Text →
------------------------------------------------------------------------
Normalization In Databases

Usama Shahid
6y
28.6k
0
9

Article

Why Normalize?

Sometimes, a database design that looks OK at first sight may have some hidden problems. One such kind of problem is Non-Atomic values. This means that the value stored in a single column in the database is actually a combination of multiple values which makes the database harder to work with because you’ll always need expressions to extract the individual value. And it comes with major impact to the performance as well.

Non-Atomic Values
- Complex Code Required
- Performance Impact

A database design suffers from redundancy if it allows multiple copies of the same fact (data) to be stored, which is bad for several reasons, as mentioned below -

Same data is stored multiple places
Storage space is wasted
Performance Impact
The possibility of Conflicting Data (Data Inconsistency)

The third problem that may harm in the database is Modification Anomalies.

Suppose Dave wants to update the Phone Number; then we update it in the first place. So, we also need to update it in other places as well. This is an Update Anomaly.

Let’s suppose Joanna doesn’t want to participate in the tournament. So, we delete the 3^rd record (Joanna) from the table which means we lost the other information as well like Joanna's Phone Number etc. This is Delete Anomaly.

In order to resolve such kind of issues, we have to normalize our database. So, here, we have a few steps which we call as Normal Forms.

First Normal Form (1NF)
Second Normal Form (2NF)
Third Normal Form (3NF)
Elementary Key Normal Form (EKNF)
Boyce-Codd Normal Form (BCNF)
Fourth Normal Form (4NF)
Fifth Normal Form (5NF)
Domain/Key Normal Form (DKNF)
Sixth Normal Form (6NF)

These normal forms always apply to an individual table. So within the single database or a single relational data model, some tables may be fourth or fifth normal form others may be on the 3^rd normal form. Everyone agrees that the table should be normalized at the 3^rd normal form at a minimum but here, we have different opinions as well.

When people mention the normal form of the design or of the database, they actually mean the lowest normal form of all its tables. Let’s say a database has 20 tables at the 5^th normal form, 3 tables on 4^th normal form, and 1 table on the 2^nd normal form. We would say the database is in 2^nd normal form.
------------------------------------------------------------------------
Task A → In the rows, list as a numbered list everything from the line containing "scientific name: Parkinsonia praecox" down to the line containing "family: Alismataceae", leaving out blank lines.
------------------------------------------------------------------------
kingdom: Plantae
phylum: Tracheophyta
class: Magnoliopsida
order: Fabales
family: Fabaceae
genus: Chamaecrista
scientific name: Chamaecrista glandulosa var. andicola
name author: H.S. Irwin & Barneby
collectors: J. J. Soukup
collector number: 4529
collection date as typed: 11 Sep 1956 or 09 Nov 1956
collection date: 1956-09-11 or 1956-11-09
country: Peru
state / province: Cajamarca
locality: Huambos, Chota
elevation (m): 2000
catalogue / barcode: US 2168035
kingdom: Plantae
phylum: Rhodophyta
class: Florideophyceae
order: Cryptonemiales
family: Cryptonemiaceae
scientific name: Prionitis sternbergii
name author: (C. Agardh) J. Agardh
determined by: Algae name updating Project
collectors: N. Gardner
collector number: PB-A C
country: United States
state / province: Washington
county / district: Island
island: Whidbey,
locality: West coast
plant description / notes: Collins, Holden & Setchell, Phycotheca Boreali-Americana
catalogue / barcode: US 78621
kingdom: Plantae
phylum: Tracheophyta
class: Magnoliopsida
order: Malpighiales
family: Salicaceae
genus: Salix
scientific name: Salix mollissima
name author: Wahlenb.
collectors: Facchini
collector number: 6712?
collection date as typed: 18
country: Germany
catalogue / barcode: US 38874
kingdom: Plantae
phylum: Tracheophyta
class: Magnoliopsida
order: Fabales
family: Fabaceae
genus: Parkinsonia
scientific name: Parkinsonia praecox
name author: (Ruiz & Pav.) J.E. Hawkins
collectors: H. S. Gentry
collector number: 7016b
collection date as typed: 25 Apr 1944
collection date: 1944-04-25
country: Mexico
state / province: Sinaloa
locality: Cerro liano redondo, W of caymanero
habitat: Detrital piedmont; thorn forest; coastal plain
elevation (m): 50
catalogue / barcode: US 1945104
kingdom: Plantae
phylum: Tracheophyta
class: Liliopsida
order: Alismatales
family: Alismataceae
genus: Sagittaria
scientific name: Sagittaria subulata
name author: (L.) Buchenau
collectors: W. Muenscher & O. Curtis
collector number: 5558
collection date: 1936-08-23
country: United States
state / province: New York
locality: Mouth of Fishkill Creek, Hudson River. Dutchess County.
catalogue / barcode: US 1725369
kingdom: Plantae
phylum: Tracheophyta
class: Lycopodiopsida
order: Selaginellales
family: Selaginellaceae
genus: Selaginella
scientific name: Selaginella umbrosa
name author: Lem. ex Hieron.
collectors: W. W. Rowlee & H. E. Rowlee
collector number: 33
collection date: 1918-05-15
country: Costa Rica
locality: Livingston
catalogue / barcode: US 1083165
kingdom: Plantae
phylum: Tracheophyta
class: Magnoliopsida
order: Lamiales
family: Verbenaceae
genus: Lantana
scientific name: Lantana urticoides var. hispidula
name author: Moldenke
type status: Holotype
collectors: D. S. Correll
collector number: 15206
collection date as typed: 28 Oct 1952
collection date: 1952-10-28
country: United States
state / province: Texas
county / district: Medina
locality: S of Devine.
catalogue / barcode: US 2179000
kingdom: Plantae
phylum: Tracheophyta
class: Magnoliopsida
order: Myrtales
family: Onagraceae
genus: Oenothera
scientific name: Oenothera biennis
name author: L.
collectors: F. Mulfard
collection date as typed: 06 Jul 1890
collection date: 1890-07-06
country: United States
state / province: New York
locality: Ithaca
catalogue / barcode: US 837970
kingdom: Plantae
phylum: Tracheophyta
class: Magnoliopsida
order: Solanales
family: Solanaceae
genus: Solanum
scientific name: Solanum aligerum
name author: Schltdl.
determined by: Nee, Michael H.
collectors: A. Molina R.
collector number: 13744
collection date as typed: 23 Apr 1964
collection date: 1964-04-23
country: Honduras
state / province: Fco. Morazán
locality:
------------------------------------------------------------------------
Task B → In the normalization article, why is a database with 20 tables in 5th normal form, 3 in 4th, and 1 in 2nd described as being in 2nd normal form?

Exercise solution A →
1. scientific name: Parkinsonia praecox
2. name author: (Ruiz & Pav.) J.E. Hawkins
3. collectors: H. S. Gentry
4. collector number: 7016b
5. collection date as typed: 25 Apr 1944
6. collection date: 1944-04-25
7. country: Mexico
8. state / province: Sinaloa
9. locality: Cerro liano redondo, W of caymanero
10. habitat: Detrital piedmont; thorn forest; coastal plain
11. elevation (m): 50
12. catalogue / barcode: US 1945104
13. kingdom: Plantae
14. phylum: Tracheophyta
15. class: Liliopsida
16. order: Alismatales
17. family: Alismataceae

Exercise solution B → When people name the normal form of a database, they mean the lowest normal form among all its tables. One of the tables is only in 2nd normal form, so the whole database is said to be in 2nd normal form.